═══ RECORD SET ═══
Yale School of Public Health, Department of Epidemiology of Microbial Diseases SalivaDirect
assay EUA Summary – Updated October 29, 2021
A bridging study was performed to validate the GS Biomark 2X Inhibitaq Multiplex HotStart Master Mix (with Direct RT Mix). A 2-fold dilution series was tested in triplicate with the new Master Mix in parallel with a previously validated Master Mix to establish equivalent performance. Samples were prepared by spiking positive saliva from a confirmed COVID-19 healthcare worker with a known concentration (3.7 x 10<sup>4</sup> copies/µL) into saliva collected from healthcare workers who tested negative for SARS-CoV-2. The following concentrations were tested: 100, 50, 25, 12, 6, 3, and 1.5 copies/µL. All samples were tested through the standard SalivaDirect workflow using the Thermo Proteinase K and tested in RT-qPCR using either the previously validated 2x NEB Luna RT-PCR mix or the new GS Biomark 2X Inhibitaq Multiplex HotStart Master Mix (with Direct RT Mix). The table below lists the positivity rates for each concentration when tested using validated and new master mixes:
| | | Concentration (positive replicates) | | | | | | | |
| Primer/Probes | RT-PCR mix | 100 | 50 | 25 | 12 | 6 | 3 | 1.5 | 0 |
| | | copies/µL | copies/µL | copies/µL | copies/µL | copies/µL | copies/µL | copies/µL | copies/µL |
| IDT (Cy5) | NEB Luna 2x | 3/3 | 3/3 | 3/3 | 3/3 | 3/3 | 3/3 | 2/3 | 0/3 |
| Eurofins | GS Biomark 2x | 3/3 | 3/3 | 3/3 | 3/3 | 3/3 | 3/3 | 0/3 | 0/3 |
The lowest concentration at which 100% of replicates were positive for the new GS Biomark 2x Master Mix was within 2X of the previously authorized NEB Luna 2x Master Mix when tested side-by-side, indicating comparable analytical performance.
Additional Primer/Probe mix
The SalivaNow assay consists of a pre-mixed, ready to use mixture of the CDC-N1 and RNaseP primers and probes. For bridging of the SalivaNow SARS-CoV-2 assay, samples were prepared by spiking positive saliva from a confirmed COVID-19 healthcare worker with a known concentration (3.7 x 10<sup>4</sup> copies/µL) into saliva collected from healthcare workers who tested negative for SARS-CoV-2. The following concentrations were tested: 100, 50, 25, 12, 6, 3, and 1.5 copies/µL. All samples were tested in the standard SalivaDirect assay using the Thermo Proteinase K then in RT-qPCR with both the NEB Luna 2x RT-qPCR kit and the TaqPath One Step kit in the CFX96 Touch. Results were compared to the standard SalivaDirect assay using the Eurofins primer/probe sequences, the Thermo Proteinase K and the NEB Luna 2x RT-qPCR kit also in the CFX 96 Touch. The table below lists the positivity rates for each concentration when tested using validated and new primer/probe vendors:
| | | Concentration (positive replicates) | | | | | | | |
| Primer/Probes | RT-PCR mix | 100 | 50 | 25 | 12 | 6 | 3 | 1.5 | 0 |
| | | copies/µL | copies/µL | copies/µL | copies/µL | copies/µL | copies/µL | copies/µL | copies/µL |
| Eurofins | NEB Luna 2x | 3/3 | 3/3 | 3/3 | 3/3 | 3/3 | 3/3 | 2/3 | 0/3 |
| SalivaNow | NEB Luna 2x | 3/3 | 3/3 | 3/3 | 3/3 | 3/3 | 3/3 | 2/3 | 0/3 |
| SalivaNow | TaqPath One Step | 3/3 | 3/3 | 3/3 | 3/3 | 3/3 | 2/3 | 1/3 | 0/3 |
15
═══
● WHAT IS NEEDED:
Scan the entries above for the line containing "The lowest concentration", and copy it and all lines after it exactly, down to and including the line containing "Additional Primer/Probe mix".

● SOLUTION:
The lowest concentration at which 100% of replicates were positive for the new GS Biomark 2x Master Mix was within 2X of the previously authorized NEB Luna 2x Master Mix when tested side-by-side, indicating comparable analytical performance.
Additional Primer/Probe mix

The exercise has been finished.